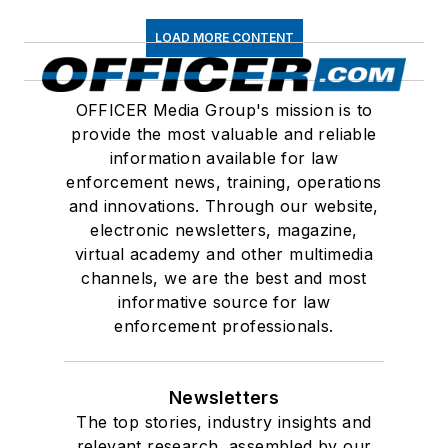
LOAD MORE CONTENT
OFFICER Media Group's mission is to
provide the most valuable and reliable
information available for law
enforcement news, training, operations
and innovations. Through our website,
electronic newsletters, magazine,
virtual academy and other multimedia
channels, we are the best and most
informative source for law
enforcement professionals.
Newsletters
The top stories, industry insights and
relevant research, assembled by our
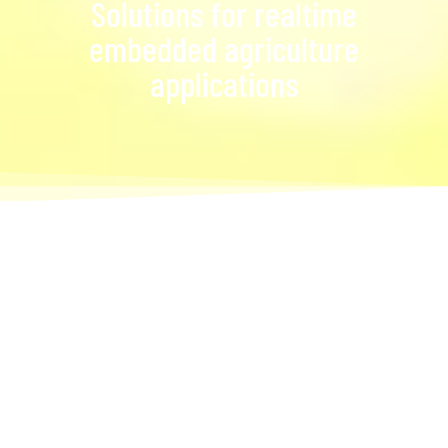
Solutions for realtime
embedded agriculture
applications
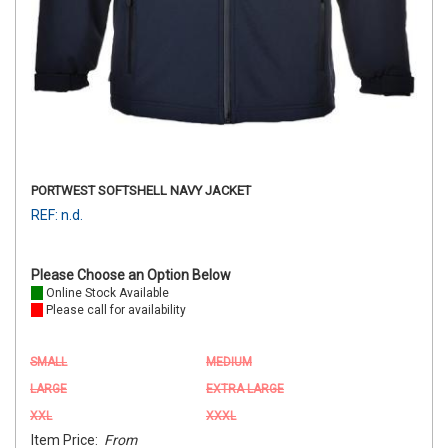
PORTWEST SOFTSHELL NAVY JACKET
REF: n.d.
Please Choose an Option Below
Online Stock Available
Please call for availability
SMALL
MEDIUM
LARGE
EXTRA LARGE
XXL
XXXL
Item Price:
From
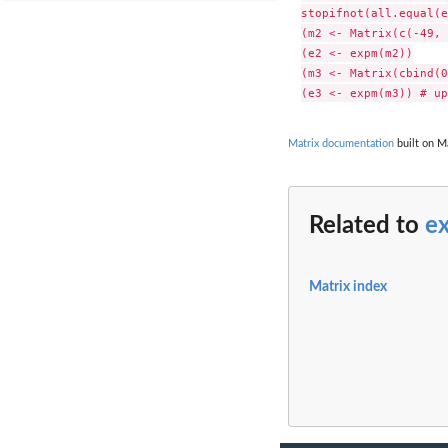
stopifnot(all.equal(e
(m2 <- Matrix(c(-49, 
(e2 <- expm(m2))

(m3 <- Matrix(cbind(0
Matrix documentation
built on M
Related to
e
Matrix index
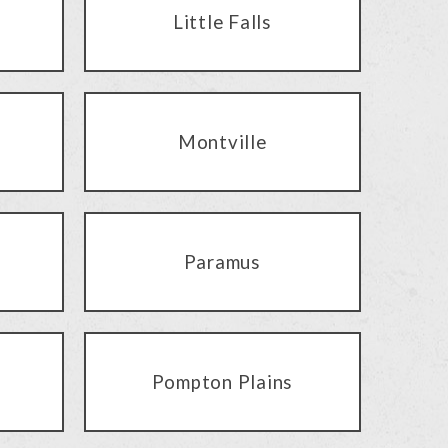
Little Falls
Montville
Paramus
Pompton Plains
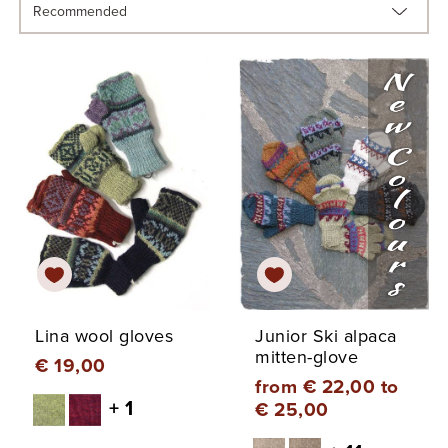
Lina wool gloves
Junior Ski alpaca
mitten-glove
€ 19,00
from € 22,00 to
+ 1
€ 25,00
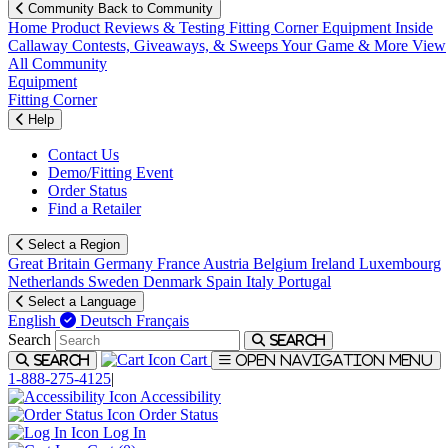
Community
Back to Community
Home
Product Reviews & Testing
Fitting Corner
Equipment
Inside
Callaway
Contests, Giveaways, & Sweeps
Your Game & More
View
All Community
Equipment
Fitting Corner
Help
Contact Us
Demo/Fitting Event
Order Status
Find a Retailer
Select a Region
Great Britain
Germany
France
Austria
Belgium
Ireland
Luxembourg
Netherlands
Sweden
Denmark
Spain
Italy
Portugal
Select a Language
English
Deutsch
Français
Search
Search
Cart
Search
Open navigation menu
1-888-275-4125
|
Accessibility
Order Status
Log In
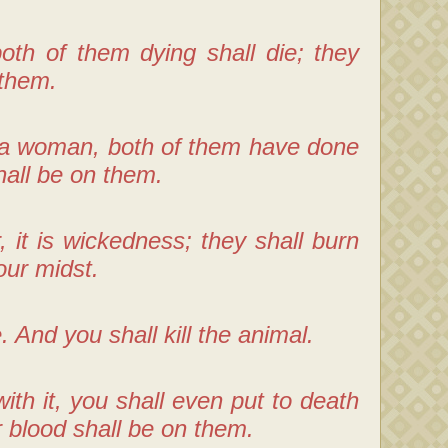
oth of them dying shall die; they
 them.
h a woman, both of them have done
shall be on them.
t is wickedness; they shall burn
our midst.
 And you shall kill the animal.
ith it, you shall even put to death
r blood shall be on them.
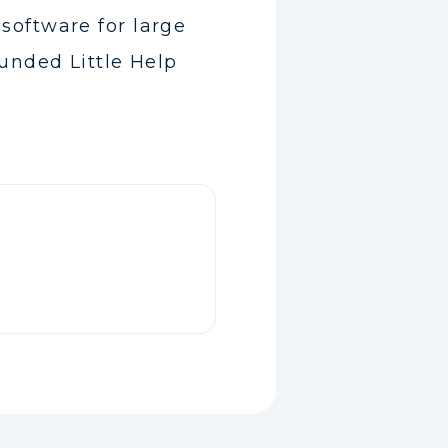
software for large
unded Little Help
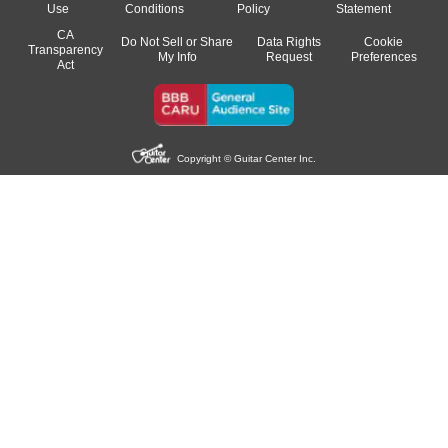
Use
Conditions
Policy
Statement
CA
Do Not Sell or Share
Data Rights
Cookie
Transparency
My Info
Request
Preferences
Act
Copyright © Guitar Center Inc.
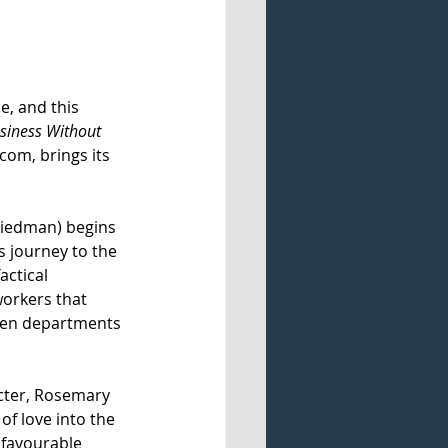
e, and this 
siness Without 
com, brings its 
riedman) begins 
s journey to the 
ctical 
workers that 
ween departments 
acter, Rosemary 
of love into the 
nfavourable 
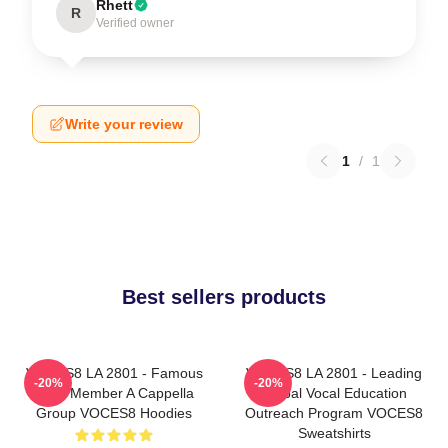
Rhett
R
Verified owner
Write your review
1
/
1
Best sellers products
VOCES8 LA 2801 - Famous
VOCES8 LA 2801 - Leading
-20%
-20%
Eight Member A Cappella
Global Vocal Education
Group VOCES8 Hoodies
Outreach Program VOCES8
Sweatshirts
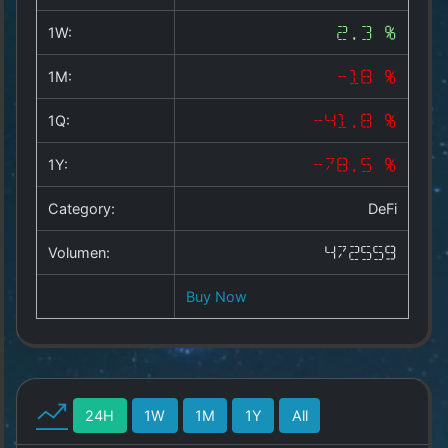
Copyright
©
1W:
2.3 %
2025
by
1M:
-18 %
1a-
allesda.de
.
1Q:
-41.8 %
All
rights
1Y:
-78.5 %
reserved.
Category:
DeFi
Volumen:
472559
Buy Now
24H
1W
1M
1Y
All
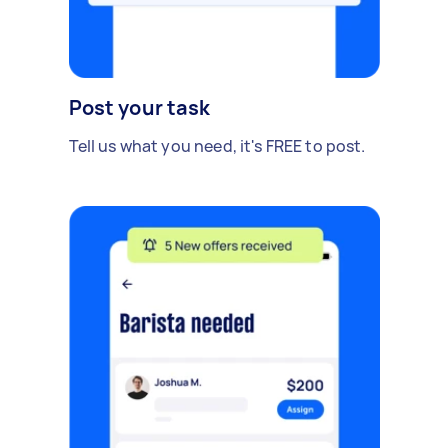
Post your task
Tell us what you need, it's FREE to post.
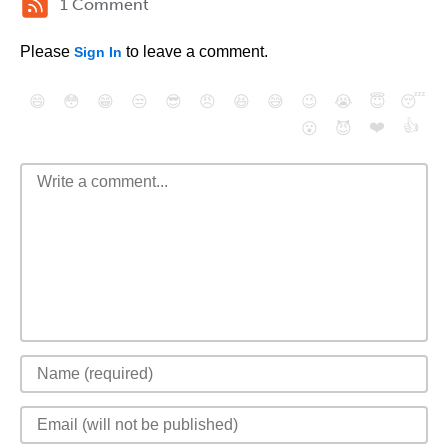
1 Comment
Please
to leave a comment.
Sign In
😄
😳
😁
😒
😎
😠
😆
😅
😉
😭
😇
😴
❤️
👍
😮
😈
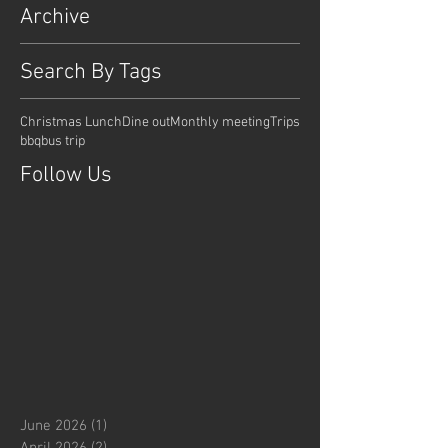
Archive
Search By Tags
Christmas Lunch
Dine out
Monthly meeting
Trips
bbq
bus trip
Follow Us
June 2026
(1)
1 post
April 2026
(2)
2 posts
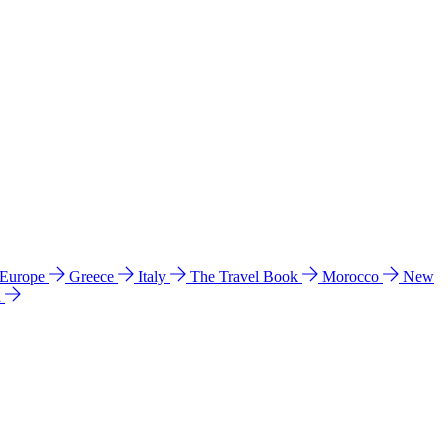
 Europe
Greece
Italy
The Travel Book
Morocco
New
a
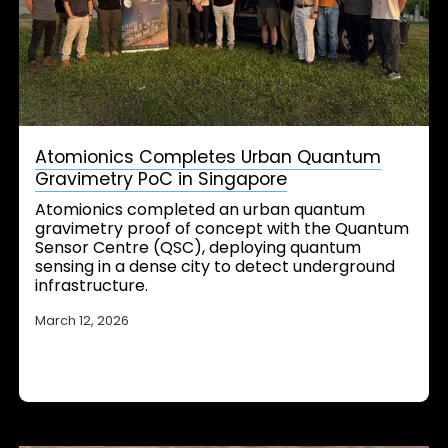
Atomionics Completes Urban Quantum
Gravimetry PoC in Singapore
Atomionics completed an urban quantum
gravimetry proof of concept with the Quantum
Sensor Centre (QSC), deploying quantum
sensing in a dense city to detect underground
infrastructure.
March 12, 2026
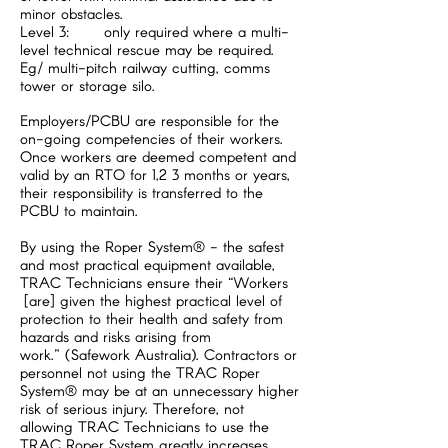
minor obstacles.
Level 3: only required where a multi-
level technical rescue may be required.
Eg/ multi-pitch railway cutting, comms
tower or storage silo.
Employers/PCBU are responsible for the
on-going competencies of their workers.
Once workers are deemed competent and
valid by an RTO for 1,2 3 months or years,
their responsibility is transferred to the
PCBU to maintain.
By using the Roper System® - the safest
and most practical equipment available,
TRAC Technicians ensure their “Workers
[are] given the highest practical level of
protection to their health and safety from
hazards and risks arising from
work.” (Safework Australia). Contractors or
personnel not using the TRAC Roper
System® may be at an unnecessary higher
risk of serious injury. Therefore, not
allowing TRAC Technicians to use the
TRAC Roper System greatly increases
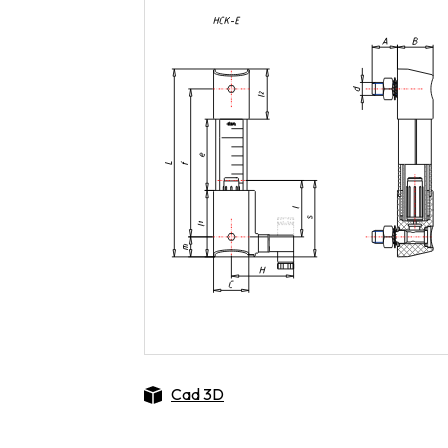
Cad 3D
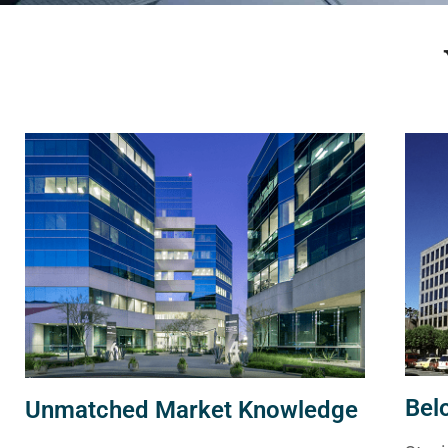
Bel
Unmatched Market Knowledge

──────────

Restate word for word the lines running from the first line of the material to the line containing "relevant research, assembled by our", inclusive, and drop every picture.

LOAD MORE CONTENT
OFFICER Media Group's mission is to
provide the most valuable and reliable
information available for law
enforcement news, training, operations
and innovations. Through our website,
electronic newsletters, magazine,
virtual academy and other multimedia
channels, we are the best and most
informative source for law
enforcement professionals.
Newsletters
The top stories, industry insights and
relevant research, assembled by our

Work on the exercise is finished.